**Work instructions:**
Gather every line below where "Petdiets" appears.

**Task data:**
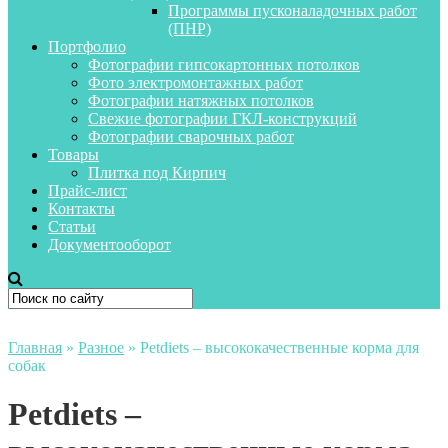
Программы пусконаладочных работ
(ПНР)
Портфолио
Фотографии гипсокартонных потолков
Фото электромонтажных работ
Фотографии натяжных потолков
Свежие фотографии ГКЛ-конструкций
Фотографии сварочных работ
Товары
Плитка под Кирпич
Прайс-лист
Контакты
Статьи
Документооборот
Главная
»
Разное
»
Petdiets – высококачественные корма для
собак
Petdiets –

---

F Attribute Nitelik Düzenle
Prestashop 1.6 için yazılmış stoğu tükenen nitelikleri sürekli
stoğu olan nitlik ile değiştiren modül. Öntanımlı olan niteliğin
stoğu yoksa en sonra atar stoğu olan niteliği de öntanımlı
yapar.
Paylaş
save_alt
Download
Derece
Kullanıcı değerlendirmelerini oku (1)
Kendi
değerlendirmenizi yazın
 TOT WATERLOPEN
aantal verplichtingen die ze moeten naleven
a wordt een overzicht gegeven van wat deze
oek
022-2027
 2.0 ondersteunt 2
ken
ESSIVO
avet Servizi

==

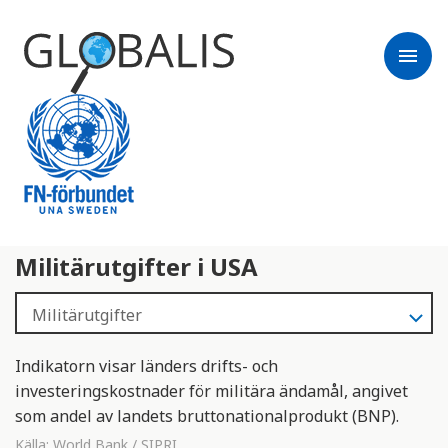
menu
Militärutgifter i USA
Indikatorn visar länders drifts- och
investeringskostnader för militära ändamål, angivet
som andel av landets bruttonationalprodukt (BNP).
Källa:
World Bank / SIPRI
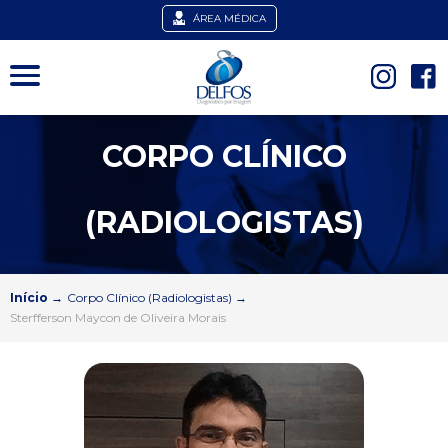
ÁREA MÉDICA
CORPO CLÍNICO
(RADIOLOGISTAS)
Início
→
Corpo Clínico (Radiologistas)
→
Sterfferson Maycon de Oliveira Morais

**Exercise response:**
Petdiets – высококачественные корма для
Petdiets –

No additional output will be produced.